3 Matching Annotations
  1. Dec 2017
    1. If the entire tables are constant over a long time, you could generate them as modules. Nowadays, compile-time constants (even complex ones) are placed in a constant pool associated with the module. So, you could generate something like this: -module(autogen_table). -export([find/1]). find(0) -> {some_struct, "hello", ...}; ... find(99) -> {some_other_struct, <<"hi!">>} find(X) -> throw({not_found, X}). As far as I know, these constants will not be copied to the private heaps of the processes. The generated code will also give you the fastest possible lookup.

      This is a pretty cool trick. So looks like a way to bypass the copying overhead is to make a function that only has constant outputs and doesn't actually compute anything.

    1. To summarize: without queuing mechanism: same Erlang node: 5.3 million messages/min; different Erlang nodes: 700 K messages/min. with queuing mechanism: same Erlang node: 5.3 million messages/min; different Erlang nodes: 2.1 million messages/min. The complete code to run this on your machine is available here. This whole ‘queuing idea’ is still an experiment, and I’d be more than delighted to hear your feedback, to see whether you are getting the same results, you know how to improve the concept or the code, or you have any considerations at all you would like to share.

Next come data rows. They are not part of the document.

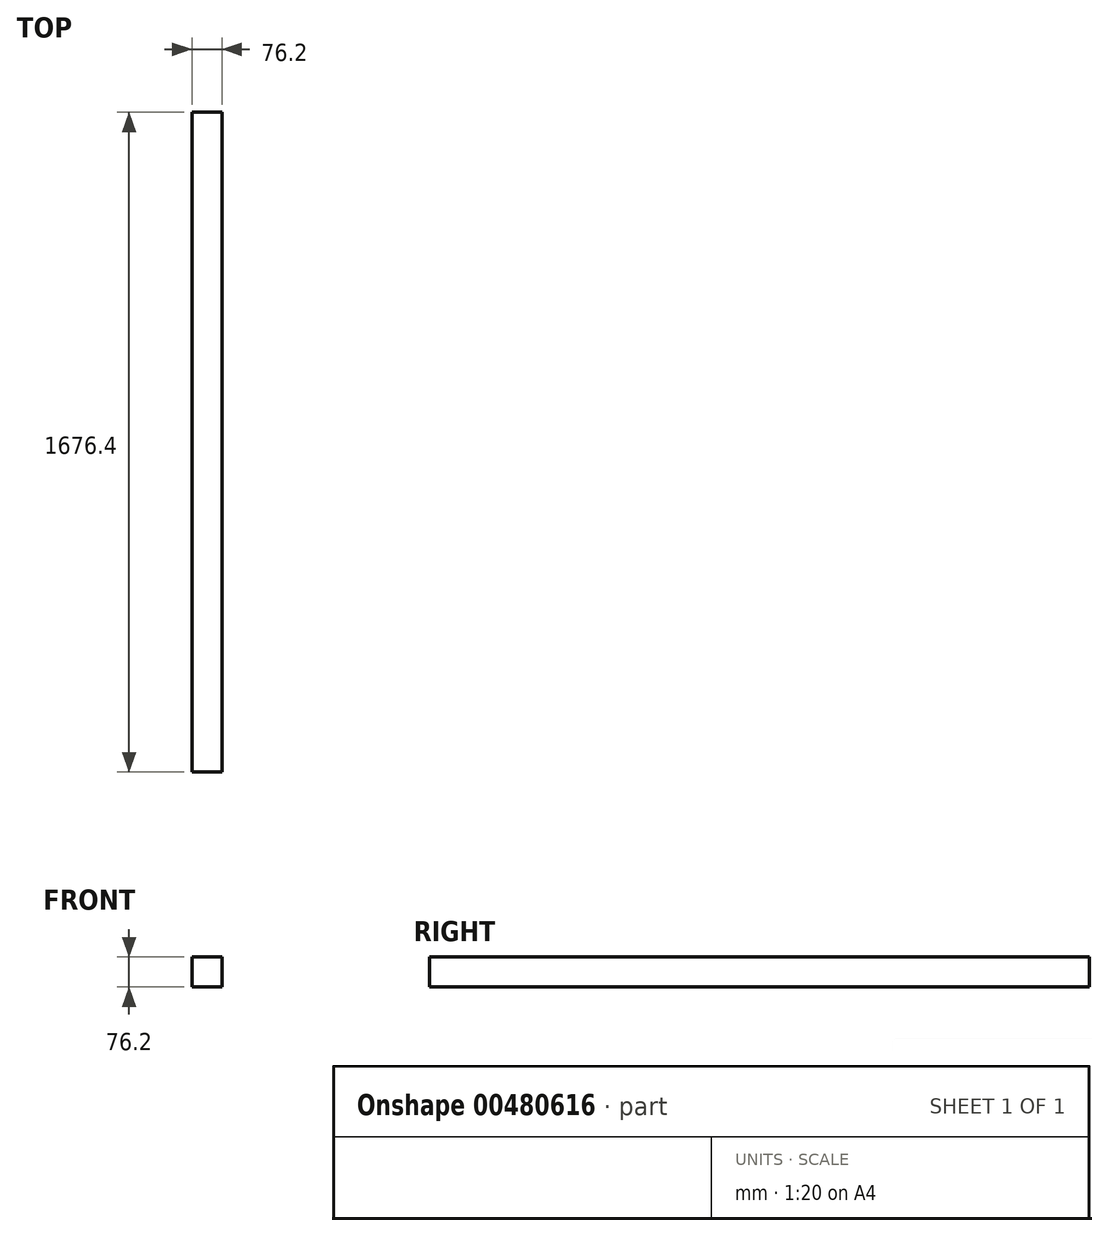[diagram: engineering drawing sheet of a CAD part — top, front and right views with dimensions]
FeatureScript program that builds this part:
annotation { "Feature Type Name" : "Feature", "Feature Type Description" : "" }
export const myFeature = defineFeature(function(context is Context, id is Id, definition is map)
    precondition{}
    {
        {
            var Q0;
            Q0=qCreatedBy(makeId("Front.planeOp"),FACE);
            var sketch = newSketch(context, id + "F0", { "sketchPlane" : qUnion([Q0])});
            skLineSegment(sketch, "E0.bottom", {"start": v(38.1, 38.1) * mm, "end": v(-38.1, 38.1) * mm});
            skLineSegment(sketch, "E0.top", {"start": v(38.1, -38.1) * mm, "end": v(-38.1, -38.1) * mm});
            skLineSegment(sketch, "E0.left", {"start": v(38.1, 38.1) * mm, "end": v(38.1, -38.1) * mm});
            skLineSegment(sketch, "E0.right", {"start": v(-38.1, 38.1) * mm, "end": v(-38.1, -38.1) * mm});
            skPoint(sketch, "E0.middle", {"position": v(0, 0) * mm});
            skSolve(sketch);
        }
        {
            var Q0;
            Q0 = qSketchRegion(id + "F0", true);
            extrude(context, id + "F1", {"entities" : qUnion([Q0]), "depth" : 1676.4 * mm});
        }
    });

      I got here from the discord blog on how they optimized their performance and it looks like the trick is to batch messages when sending to remote nodes. Seems kinda obvious though that batching messages would improve performance.

      A trick to keep in the back pocket.

    1. After doing some research, we found mochiglobal, a module that exploits a feature of the VM: if Erlang sees a function that always returns the same constant data, it puts that data into a read-only shared heap that processes can access without copying the data. mochiglobal takes advantage of this by creating an Erlang module with one function at runtime and compiling it.

      This is a cool trick and it sounds like partial evaluation and just-in-time compilation.